Monday, January 29, 2007

Verizon Had It's Chance?

As reported by USA Today

Verizon rejected Apple iPhone deal

Verizon Wireless rejected Apple's offer to carry the iPhone exclusively due to Apple's terms.

Apparently, Apple demanded "a percentage of the monthly cellphone fees, say over how and where iPhones could be sold and control of the relationship with iPhone customers."

Part of the deal included limited distribution to Apple Retail Stores and Verizon stores only. Such a deal would leave discount retailers like Circuit City (who is Verizon Only in most locations) Wal-Mart, Best Buy, and other Verizon distributors out. The Cingular deal is exclusive to Apple Retail Stores and Cingular corporate stores leaving out independent Apple dealers and Independent Cell Phone and Service Centers - supposedly to insure contract sign up.

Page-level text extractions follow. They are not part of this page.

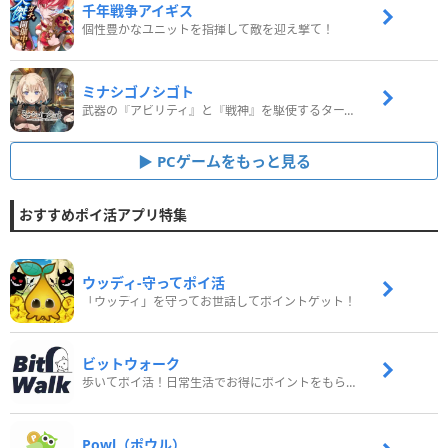
千年戦争アイギス
個性豊かなユニットを指揮して敵を迎え撃て！
ミナシゴノシゴト
武器の『アビリティ』と『戦神』を駆使するターン制コマンドバトルRPG！
PCゲームをもっと見る
おすすめポイ活アプリ特集
ウッディ‐守ってポイ活
「ウッディ」を守ってお世話してポイントゲット！
ビットウォーク
歩いてポイ活！日常生活でお得にポイントをもらおう
Powl（ポウル）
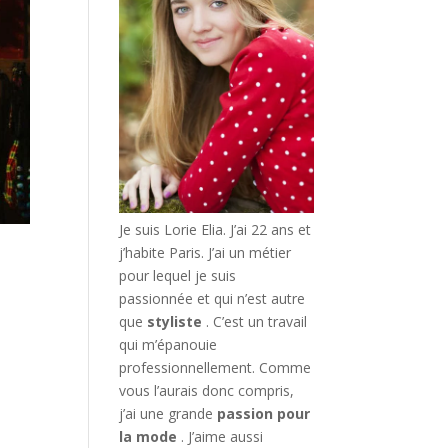
Je suis Lorie Elia. J’ai 22 ans et
j’habite Paris. J’ai un métier
pour lequel je suis
passionnée et qui n’est autre
que
styliste
. C’est un travail
qui m’épanouie
professionnellement. Comme
vous l’aurais donc compris,
j’ai une grande
passion pour
la mode
. J’aime aussi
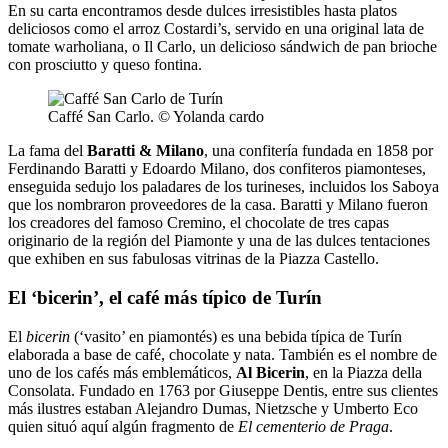
En su carta encontramos desde dulces irresistibles hasta platos
deliciosos como el arroz Costardi’s, servido en una original lata de
tomate warholiana, o Il Carlo, un delicioso sándwich de pan brioche
con prosciutto y queso fontina.
Caffé San Carlo. © Yolanda cardo
La fama del
Baratti & Milano
, una confitería fundada en 1858 por
Ferdinando Baratti y Edoardo Milano, dos confiteros piamonteses,
enseguida sedujo los paladares de los turineses, incluidos los Saboya
que los nombraron proveedores de la casa. Baratti y Milano fueron
los creadores del famoso Cremino, el chocolate de tres capas
originario de la región del Piamonte y una de las dulces tentaciones
que exhiben en sus fabulosas vitrinas de la Piazza Castello.
El ‘bicerin’, el café más típico de Turín
El
bicerin
(‘vasito’ en piamontés) es una bebida típica de Turín
elaborada a base de café, chocolate y nata. También es el nombre de
uno de los cafés más emblemáticos,
Al Bicerin
, en la Piazza della
Consolata. Fundado en 1763 por Giuseppe Dentis, entre sus clientes
más ilustres estaban Alejandro Dumas, Nietzsche y Umberto Eco
quien situó aquí algún fragmento de
El cementerio de Praga
.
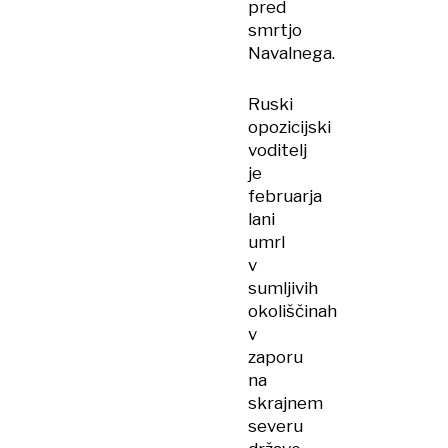
pred
smrtjo
Navalnega.
Ruski
opozicijski
voditelj
je
februarja
lani
umrl
v
sumljivih
okoliščinah
v
zaporu
na
skrajnem
severu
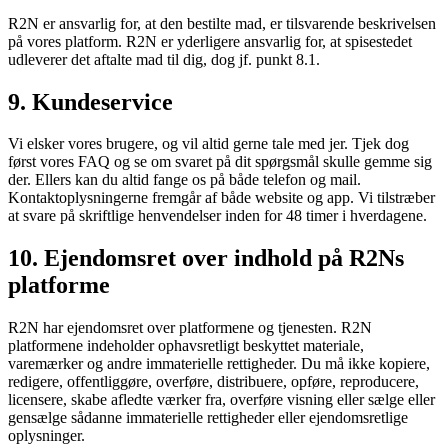
R2N er ansvarlig for, at den bestilte mad, er tilsvarende beskrivelsen
på vores platform. R2N er yderligere ansvarlig for, at spisestedet
udleverer det aftalte mad til dig, dog jf. punkt 8.1.
9. Kundeservice
Vi elsker vores brugere, og vil altid gerne tale med jer. Tjek dog
først vores FAQ og se om svaret på dit spørgsmål skulle gemme sig
der. Ellers kan du altid fange os på både telefon og mail.
Kontaktoplysningerne fremgår af både website og app. Vi tilstræber
at svare på skriftlige henvendelser inden for 48 timer i hverdagene.
10. Ejendomsret over indhold på R2Ns
platforme
R2N har ejendomsret over platformene og tjenesten. R2N
platformene indeholder ophavsretligt beskyttet materiale,
varemærker og andre immaterielle rettigheder. Du må ikke kopiere,
redigere, offentliggøre, overføre, distribuere, opføre, reproducere,
licensere, skabe afledte værker fra, overføre visning eller sælge eller
gensælge sådanne immaterielle rettigheder eller ejendomsretlige
oplysninger.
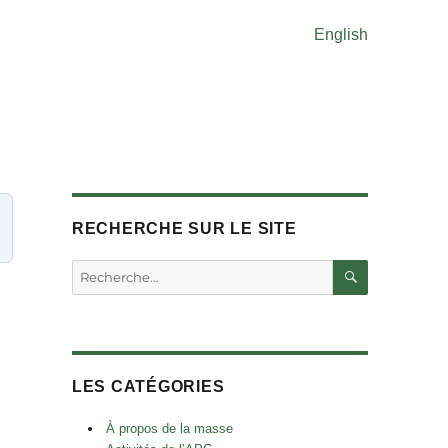
English
RECHERCHE SUR LE SITE
RECHERC
Rechercher :
LES CATÉGORIES
À propos de la masse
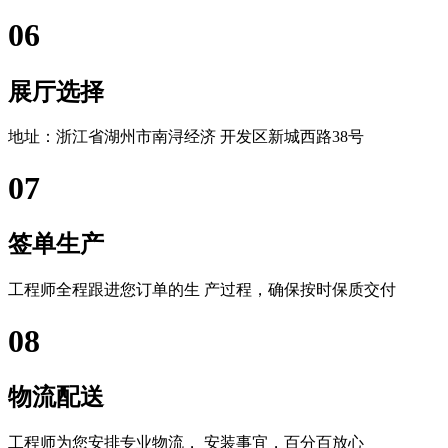
06
展厅选择
地址：浙江省湖州市南浔经济 开发区新城西路38号
07
签单生产
工程师全程跟进您订单的生 产过程，确保按时保质交付
08
物流配送
工程师为您安排专业物流， 安装事宜，百分百放心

Apple also wanted "sole discretion over whether to replace or repair the phone" with regard to customer service.

Cingular representatives have refused to provide the details of their agreement, but according to USA Today, the exclusive Cingular deal is a 5 year contract.

Apple's entry in to the cell phone market was predicted to shake up the existing dynamics of the cell phone industry. Indeed, Apple appears to have made unique demands of cell phone carriers.

It appears that there might have been some credence to Kevin Rose's initial rumor that the iPhone would be available on multiple carriers. I can confirm as well, that some prototypes were being used on CDMA networks.

Kevin, who, to his credit, accurately predicted one of Apple's most secretive and hyped launches of 2005, the iPod nano, said the iPhone will feature the following:
January launch on "all" providers, both CDMA and GSM
Extremely small form factor
Two battery design (with single charger) -- one for playing music, the other for phone functions
Flash memory: 4GB for $249, 8GB for $449
"Slide-out keyboard"
Possibly touchscreen

~ quoted from Engadget

I think this also lends credence to the rumor/prospect that Apple was going to be an MVNO (Mobile Virtual Network Operator). I would imagine that negotiations were very difficult with all of the cell carriers. Thusly, Apple probably considered leasing time from one Operator and just handling the entire process of the iPhone on their own.